Mas, o que fazer? É preciso comprar, mostrar, agradar e mais ainda,
ser tido como generoso (a) e ter sua autoestima em franca ascendência, pelo
menos, no Dia dos Namorados.
Infelizmente tudo isso é muito ilusório, passageiro, e sem
dignificação ou significação, a não ser um mero e grande embuste que serve
apenas a quem o promove e se beneficia com esta imensa festa promocional de vendas,
como tantas outras que já passaram e ainda estão por vir neste fim de ano.
E mais, se aparenta a um bullying aos sentimentos que envolvem o
namoro, e seu doce partilhar, como alegria, entusiasmo, deslumbre, medo,
ansiedade e muitos outros que afloram na oportunidade.
É conveniente saber que namoro e sua homenagem estão longe disso
tudo, a começar pelos seus principais enfoques: a surpresa, a empatia, o
alumbramento, bem como deslumbramento, a vontade de estar junto com o outro,
desfrutar de seu olhar penetrante, prazeroso, e cujo entrelace de mãos e
abraços, concluídos num roubar de beijo furtivo, mas de todo modo consentido, nos
deixa sempiternamente nas nuvens e, sempre a querer que ele seja duradouro,
infinito, ainda que passageiro e fugaz.
“Meu coração, não sei por quê
Bate feliz quando te vê
E os meus olhos ficam sorrindo
E pelas ruas vão te seguindo
...
(Carinhoso, Pixinguinha)
Convém sempre ter em mente que a primeira namorada (o), “a gente
nunca esquece”, uma vez que ele (a) se fixa na memória e, vez ou outra, é
lembrada – sim - como um instante passageiro em nossas vidas, mas também como
um marco de plenitude partilhada, emocional, física e etérea.
“Minha amada, mais amada pra valer
Aquela amada pelo amor predestinada
Sem a qual a vida é nada
Sem a qual se quer morrer”
(Minha Namorada, Vinícius de Moraes)
ou
...
“Eu sem você
Sou só desamor
Um barco sem mar
Um campo sem flor
Tristeza que vai
Tristeza que vem
Sem você meu amor, eu não sou ninguém.”
(Samba em Prelúdio, Vinícius de Moraes)
Mas, pra que desesperar, entrar em tristeza sem fim.

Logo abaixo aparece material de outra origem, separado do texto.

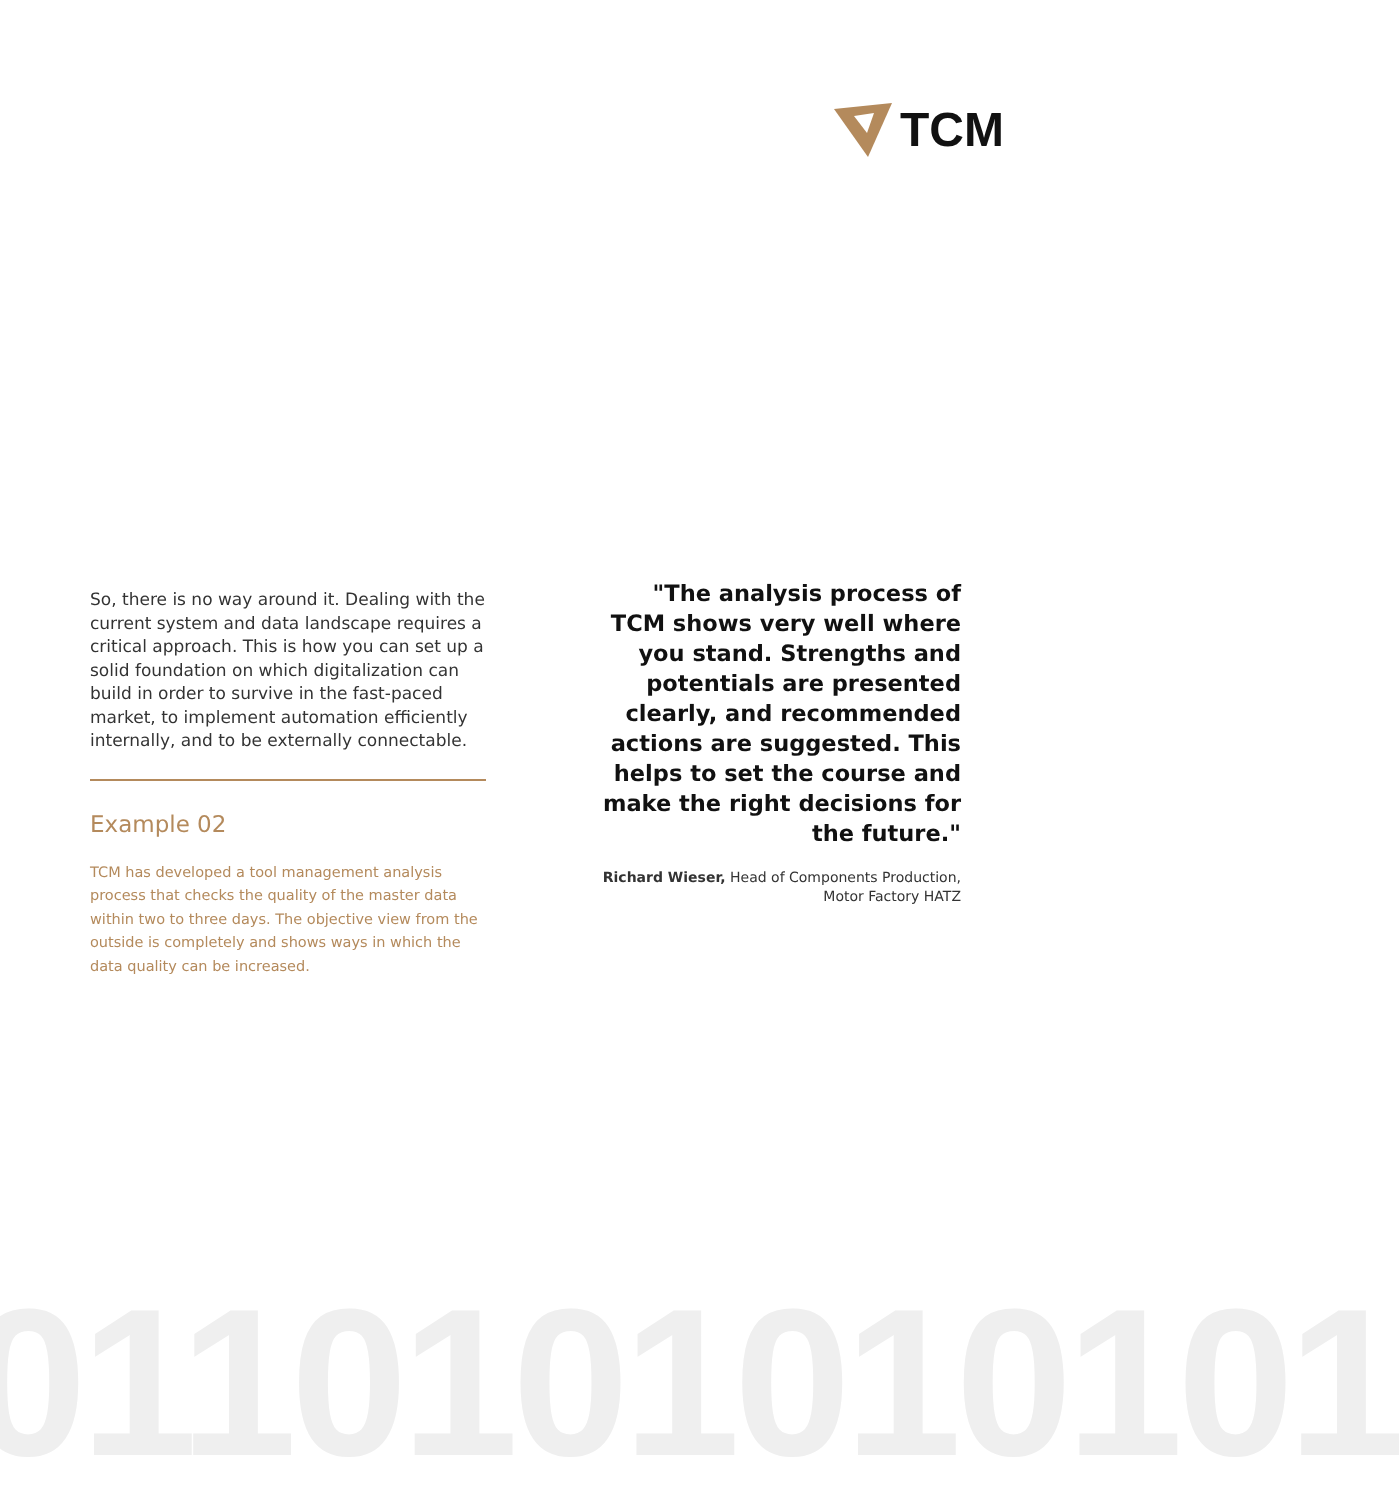TCM
So, there is no way around it. Dealing with the current system and data landscape requires a critical approach. This is how you can set up a solid foundation on which digitalization can build in order to survive in the fast-paced market, to implement automation efficiently internally, and to be externally connectable.
Example 02
TCM has developed a tool management analysis process that checks the quality of the master data within two to three days. The objective view from the outside is completely and shows ways in which the data quality can be increased.
"The analysis process of TCM shows very well where you stand. Strengths and potentials are presented clearly, and recommended actions are suggested. This helps to set the course and make the right decisions for the future."
Richard Wieser, Head of Components Production, Motor Factory HATZ
0110101010101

Não carece,
não! Tome para si as verdades de Guimarães Rosa:
“Nem adeus e nem conselho
buriti não quis me dar:
quando um amor vai morrendo
tem outro amor por chegar…”
Praza aos céus “os namorados”: deles é o reino da réstea de
vitalidade em felicidade pulsante, mas sempiterna, que emoldura e nos envolve
neste nosso Planeta, tal como, sintetizado nos versos:
“Se eu pudesse, por um dia
Esse amor, essa alegria
Eu te juro, te daria
Se pudesse esse amor todo dia
Chega perto, vem sem medo
Chega mais meu coração
Vem ouvir esse segredo
Escondido num choro canção”
(Falando de amor, Tom Jobim)
Etéreo, sadio, e de certo modo abstrato e talvez único, namoro e seus sujeitos são o que são, não precisam de documentos,
como RG, CPF, CEP, PIS e tantos outros que nos cercam à identificação. Ele se
basta a si próprio para individualizar-se e marcar presença
Abraços do Mário Inglesi.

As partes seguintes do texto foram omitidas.